January 18, 2002
Iqaluit ratepayers to vote
on massive borrowing
Citys 1,300 property
owners to decide whether to borrow up to $35 million
DENISE
RIDEOUT
The City of Iqaluit is
taking a bold new step to borrow the money it needs to pave roads, upgrade the
water system and introduce public transit.
Iqaluit city council is
proposing to go deep in debt, borrowing between $24 million and $35 million
over the next five years to pay for badly-needed capital projects.
But according to municipal
law, if the city is to assume a debt, it must first seek the approval of ratepayers.
So it will put the option before Iqaluit property owners in a plebiscite to
be held within the next three months.
If approved, the plan will
require property tax increases of between 15 and 30 per cent.
Traditionally, the city
has used a "pay-as-you-go" method to build infrastructure and purchase
equipment. But the proposed debt financing would require the city to pay back
the loans over 15 years or more.
John Matthews, the mayor
of Iqaluit, said the city doesnt have much choice but to go into debt.
"We dont have enough money now to pay for the requirements of the
city," Matthews said.
Iqaluit needs about $46
million between 2002 and 2006 simply to pay for basic infrastructure, including
a new dump, the paving of major roads, replacing aging water and sewer lines,
and upgrading water treatment capacity.
The capital plan also includes
several less urgent, but crucial items, such as building a new swimming pool,
cleaning the three metal waste dumps, starting a public transit system, contributing
to the construction of a cultural centre, and replacing the city hall and fire
hall buildings.
All together, Iqaluit anticipates
its five-year capital plan will total $72 million.

• Written task a: Summarize the article on Iqaluit's proposed borrowing in two sentences.
The rows below have no connection to the article above.

• Records to process:
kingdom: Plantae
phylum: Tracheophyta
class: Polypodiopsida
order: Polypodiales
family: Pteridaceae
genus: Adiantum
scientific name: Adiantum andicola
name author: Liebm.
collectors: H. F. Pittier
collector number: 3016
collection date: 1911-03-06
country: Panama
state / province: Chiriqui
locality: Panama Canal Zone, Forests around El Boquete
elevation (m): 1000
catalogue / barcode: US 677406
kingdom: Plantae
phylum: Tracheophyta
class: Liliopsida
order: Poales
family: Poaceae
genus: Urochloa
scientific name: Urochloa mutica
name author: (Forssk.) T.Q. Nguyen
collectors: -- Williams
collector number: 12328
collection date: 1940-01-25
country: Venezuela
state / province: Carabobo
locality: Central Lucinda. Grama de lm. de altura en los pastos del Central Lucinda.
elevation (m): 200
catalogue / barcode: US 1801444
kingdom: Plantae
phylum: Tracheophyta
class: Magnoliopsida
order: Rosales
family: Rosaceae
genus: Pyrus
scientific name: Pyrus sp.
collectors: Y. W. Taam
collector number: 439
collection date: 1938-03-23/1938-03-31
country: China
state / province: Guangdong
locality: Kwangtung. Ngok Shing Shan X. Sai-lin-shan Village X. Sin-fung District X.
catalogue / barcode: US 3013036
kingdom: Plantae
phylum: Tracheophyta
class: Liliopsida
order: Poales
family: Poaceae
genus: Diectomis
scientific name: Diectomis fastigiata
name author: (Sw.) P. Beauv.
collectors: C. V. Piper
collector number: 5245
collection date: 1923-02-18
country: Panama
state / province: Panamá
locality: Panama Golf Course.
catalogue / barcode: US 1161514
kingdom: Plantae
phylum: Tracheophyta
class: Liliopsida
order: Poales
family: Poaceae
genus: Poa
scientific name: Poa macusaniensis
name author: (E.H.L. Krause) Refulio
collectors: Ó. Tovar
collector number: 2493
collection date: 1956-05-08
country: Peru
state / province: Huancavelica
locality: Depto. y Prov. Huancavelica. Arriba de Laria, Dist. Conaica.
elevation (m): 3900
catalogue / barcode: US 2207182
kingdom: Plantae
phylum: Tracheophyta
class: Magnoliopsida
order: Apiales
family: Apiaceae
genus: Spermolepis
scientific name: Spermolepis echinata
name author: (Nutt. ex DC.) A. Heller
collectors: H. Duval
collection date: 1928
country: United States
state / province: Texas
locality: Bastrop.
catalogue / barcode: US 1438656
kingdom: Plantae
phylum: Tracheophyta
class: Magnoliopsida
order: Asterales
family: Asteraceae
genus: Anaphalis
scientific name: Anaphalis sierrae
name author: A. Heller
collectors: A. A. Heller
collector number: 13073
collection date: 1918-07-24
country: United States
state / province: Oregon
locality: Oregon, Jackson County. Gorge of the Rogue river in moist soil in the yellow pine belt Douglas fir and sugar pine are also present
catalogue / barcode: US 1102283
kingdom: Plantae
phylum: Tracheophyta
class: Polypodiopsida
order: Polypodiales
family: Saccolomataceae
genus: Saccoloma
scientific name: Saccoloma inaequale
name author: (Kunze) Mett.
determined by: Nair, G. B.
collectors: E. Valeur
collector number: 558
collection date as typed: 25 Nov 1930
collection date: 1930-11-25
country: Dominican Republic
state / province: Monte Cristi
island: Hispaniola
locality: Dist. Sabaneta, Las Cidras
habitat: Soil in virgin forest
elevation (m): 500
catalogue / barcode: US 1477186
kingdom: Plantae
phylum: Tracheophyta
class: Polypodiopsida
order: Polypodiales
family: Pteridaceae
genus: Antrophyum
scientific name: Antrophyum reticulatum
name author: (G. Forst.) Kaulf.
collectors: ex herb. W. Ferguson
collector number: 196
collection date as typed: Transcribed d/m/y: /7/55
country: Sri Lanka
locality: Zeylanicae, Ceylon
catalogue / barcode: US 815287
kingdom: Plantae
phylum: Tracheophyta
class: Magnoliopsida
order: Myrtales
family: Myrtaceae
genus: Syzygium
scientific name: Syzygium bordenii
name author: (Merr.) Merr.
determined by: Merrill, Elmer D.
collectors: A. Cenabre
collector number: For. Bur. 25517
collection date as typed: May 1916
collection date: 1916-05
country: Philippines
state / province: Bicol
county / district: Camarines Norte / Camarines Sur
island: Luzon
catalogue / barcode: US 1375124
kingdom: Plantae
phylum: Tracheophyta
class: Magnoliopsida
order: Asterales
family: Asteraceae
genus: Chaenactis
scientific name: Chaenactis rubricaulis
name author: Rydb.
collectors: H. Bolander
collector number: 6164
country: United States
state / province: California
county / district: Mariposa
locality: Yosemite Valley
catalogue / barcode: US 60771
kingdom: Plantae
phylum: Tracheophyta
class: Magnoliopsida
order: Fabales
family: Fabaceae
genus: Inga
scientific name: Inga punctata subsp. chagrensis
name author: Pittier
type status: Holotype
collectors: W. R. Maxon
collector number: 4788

• Written task b: Pull out every line of the rows that contains the string "collection", matching case exactly.

• Solution a: Iqaluit city council proposes borrowing between $24 million and $35 million over the next five years to pay for capital projects such as paving roads, upgrading the water system and introducing public transit, which would require property tax increases of 15 to 30 percent. Because municipal law requires ratepayer approval before the city takes on debt, the question will go to Iqaluit property owners in a plebiscite within the next three months.

• Solution b:
collection date: 1911-03-06
collection date: 1940-01-25
collection date: 1938-03-23/1938-03-31
collection date: 1923-02-18
collection date: 1956-05-08
collection date: 1928
collection date: 1918-07-24
collection date as typed: 25 Nov 1930
collection date: 1930-11-25
collection date as typed: Transcribed d/m/y: /7/55
collection date as typed: May 1916
collection date: 1916-05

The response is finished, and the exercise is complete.